# 2010 Madone 5.9



## relanium (Nov 26, 2009)

I have just purchased a 2010 Madone 5.9 in matte onyx carbon/platinum/placid blue, and its fitted with the standard Bontrager Race Lite Wheels, but I'm wanting to upgrade them to a lighter, faster wheel.... 

I have a choice of either upgrading them with:-
Bontrager Race X Lite Wheels.
or
Mavic 2009 Kysrium SL Wheels.
or
Shimano 7850 CL Dura Ace Clincher Wheels.
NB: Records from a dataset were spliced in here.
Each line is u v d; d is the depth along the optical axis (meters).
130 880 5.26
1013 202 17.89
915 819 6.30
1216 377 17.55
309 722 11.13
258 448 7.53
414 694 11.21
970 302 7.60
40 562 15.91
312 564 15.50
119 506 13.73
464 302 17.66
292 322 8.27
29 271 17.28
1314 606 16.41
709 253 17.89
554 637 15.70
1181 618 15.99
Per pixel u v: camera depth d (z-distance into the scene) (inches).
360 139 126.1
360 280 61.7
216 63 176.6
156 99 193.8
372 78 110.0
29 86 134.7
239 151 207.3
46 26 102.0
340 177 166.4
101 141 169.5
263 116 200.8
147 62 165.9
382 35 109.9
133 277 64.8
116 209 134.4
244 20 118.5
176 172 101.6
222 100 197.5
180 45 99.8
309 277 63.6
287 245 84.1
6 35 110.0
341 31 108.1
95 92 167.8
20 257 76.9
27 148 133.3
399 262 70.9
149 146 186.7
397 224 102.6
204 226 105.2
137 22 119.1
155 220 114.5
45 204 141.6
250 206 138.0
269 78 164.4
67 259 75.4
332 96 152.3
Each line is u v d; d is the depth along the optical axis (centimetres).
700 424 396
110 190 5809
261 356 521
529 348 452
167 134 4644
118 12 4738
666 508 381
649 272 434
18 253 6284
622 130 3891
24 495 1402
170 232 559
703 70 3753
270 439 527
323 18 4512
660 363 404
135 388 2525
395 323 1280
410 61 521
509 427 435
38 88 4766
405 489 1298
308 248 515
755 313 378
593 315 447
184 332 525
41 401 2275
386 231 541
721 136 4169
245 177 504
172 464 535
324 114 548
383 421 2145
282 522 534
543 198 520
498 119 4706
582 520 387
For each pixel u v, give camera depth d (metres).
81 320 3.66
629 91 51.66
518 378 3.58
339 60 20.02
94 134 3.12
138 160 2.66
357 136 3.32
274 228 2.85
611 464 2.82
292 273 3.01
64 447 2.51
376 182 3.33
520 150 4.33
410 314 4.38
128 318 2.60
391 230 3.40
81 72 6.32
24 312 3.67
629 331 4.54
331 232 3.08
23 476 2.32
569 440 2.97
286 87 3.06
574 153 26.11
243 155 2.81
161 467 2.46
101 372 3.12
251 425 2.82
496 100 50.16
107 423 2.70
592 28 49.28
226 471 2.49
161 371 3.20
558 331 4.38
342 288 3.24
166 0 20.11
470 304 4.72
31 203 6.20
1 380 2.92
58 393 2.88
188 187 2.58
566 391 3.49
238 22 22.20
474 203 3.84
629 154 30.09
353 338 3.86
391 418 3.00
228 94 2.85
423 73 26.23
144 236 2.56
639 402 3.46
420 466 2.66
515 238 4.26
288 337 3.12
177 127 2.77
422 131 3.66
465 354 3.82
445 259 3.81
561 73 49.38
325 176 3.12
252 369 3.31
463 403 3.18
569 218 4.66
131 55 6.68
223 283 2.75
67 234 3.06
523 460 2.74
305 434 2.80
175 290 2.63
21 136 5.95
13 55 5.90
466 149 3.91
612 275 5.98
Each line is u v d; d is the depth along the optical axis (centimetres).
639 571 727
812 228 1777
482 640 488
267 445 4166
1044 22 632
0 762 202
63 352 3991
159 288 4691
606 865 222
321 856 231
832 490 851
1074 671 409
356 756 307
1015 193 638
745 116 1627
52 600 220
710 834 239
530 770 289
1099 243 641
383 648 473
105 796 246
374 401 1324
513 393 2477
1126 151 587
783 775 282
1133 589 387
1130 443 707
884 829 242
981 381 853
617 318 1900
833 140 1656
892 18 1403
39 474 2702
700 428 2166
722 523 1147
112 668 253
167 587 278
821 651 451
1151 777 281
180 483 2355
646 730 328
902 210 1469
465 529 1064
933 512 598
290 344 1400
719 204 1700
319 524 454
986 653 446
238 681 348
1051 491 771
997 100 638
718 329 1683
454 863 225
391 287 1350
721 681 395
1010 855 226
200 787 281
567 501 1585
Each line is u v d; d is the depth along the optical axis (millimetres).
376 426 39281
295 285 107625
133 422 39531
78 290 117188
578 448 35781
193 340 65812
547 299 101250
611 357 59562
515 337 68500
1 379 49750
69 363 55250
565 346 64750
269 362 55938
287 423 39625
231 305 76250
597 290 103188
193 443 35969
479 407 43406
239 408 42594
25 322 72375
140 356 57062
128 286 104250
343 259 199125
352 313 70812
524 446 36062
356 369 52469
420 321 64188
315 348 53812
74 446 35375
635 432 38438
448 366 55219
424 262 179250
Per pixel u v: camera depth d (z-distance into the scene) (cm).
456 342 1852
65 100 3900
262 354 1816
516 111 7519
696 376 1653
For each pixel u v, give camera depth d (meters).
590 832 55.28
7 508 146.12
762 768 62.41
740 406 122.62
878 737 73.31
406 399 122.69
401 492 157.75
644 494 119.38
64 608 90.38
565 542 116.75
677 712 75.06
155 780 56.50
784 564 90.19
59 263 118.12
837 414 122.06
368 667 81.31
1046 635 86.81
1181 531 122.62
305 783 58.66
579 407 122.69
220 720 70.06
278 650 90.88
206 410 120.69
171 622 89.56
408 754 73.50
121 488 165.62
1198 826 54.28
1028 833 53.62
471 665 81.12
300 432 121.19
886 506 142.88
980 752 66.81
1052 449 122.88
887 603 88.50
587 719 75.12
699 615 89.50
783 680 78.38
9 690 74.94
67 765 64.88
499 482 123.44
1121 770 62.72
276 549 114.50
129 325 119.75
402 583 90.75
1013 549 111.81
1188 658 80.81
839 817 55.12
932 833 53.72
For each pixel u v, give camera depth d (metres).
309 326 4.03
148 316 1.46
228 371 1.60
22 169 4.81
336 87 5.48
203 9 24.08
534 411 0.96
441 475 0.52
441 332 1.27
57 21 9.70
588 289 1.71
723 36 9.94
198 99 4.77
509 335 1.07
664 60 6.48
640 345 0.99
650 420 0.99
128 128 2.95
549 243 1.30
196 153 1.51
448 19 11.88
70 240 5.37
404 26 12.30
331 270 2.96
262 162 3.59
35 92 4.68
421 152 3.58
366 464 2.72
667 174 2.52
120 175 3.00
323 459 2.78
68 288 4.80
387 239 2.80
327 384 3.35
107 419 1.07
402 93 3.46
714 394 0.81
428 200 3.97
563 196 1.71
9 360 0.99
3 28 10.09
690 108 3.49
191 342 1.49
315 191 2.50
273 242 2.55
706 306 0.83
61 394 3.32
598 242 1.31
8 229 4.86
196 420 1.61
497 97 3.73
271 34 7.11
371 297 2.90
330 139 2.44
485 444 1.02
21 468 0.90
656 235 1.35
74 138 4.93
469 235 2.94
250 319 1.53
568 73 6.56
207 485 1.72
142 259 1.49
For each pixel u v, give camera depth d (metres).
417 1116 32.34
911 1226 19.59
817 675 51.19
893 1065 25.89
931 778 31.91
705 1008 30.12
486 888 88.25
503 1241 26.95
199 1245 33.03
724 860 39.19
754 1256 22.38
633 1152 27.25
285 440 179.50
Since ive never used any of these wheels can anyone advice me which are probably the best to purchase?

Thanks
John.


----------



## pedalingsquares (Feb 14, 2009)

Dura Ace and you will never look back:thumbsup: :thumbsup:


----------



## jellis25 (Oct 6, 2009)

I would go with the ksyriums. My shop is a dealer and we rarely have anyone complain about them. I have a buddy with 10,000+ miles on his and they are still going strong.


----------



## sf_loft (Oct 5, 2009)

I haven't tried any of the other wheels, but I upgraded my stock bontragers to a Ksyrium SL. Did my research and there will be people who say that for the money you can get something custom made, lighter, and more aerodynamic. All I can say is that they have been around a long time and pretty much held their price. It's not the lightest or most aerodynamic, but for a bomb proof set of wheels you can't go wrong. Probably one of the lightest wheels out there that does not compromise on strength / durability.


----------



## Wheelman55 (Jul 10, 2009)

pedalingsquares said:


> Dura Ace and you will never look back:thumbsup: :thumbsup:


Agree on this one...the best choice here is going with the 7850 CL. These DA wheels have 380 gram rims and are 21mm wide. The rim weight is quite low and the 21mm width maximizes performance with 23mm tires. Shimano puts the weight in their hubs making their wheels spin up easily. These are incredible wheels. If you can get the shop to offer you the 7850 TL (tubeless) version for a good price these are an even nicer ride.


----------